Bafana bafana: traumtor-nostalgie vernebelt wm-ambitionen?

Mexiko-Stadt bebt bereits – nicht nur wegen der Eröffnungsfeier. Die südafrikanische Nationalmannschaft, die "Bafana Bafana", trifft zum zweiten Mal in der WM-Geschichte im ersten Spiel auf Mexiko, dieses Mal in Mexiko-Stadt. 16 Jahre sind vergangen, seit Siphiwe Tshabalala mit einem legendären Treffer die Welt in Johannesburg in Ekstase versetzte. Doch die neue Generation blickt nicht zurück, sondern will eigene Geschichte schreiben.

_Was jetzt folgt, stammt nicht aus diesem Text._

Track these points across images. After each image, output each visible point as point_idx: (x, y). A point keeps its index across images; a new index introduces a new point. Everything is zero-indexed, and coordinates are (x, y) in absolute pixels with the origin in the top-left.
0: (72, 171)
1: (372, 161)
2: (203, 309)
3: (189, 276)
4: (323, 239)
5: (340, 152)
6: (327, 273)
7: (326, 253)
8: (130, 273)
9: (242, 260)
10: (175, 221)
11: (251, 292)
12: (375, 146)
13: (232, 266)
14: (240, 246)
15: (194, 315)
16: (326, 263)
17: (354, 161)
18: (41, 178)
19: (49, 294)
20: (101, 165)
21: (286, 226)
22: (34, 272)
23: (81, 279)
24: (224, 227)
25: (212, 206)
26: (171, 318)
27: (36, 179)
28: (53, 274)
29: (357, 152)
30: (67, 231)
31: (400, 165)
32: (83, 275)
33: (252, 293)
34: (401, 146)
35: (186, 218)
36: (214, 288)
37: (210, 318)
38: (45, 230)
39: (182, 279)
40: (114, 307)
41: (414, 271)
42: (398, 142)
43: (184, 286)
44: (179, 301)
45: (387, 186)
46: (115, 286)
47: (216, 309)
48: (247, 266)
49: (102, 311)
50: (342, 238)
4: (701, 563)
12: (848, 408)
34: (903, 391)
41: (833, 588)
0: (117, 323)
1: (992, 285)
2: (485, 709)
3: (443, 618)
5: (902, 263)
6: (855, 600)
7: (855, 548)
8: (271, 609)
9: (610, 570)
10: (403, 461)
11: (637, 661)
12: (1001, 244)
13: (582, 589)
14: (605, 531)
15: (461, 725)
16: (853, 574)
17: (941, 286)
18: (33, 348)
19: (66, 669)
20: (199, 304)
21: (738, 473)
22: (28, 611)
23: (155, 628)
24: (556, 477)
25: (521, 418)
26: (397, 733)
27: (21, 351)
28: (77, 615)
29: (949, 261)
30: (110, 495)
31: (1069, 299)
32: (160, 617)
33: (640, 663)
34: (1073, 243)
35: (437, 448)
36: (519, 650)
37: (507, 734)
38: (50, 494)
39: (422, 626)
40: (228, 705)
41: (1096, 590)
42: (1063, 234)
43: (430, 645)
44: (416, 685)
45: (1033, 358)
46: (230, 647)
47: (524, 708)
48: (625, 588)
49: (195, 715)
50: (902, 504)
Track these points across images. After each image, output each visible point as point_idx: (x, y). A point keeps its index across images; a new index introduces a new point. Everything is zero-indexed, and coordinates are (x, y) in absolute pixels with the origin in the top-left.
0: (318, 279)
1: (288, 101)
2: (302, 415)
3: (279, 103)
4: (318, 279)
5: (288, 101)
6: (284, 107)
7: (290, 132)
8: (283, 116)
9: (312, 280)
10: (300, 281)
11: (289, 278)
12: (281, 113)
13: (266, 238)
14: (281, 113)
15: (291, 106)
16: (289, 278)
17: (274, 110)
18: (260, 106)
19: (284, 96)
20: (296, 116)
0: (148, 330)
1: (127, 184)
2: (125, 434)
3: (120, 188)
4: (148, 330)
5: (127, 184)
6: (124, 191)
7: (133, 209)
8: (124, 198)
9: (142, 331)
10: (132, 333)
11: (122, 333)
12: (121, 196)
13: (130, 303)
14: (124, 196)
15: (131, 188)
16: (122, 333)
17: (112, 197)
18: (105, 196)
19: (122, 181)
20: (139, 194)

Keine vergleiche mit 2010: fokus auf die gegenwart

Teboho Mokoena, Mittelfeldmotor der Südafrikaner, betonte vor dem Duell am Donnerstag (21.00 Uhr MESZ/ZDF und MagentaTV) deutlich: „Wir haben nicht über die WM 2010 gesprochen. Das ist Vergangenheit. Wir wollen unsere eigene Geschichte schreiben.“ Der 29-Jährige erinnert sich selbst kaum an das Spiel vor 16 Jahren, in dem Tshabalalas Tor zwar führte, das Spiel aber lediglich Unentschieden endete (1:1). „Ich war damals noch jung und erinnere mich nur an das Tor von Tshabalala“, so Mokoena.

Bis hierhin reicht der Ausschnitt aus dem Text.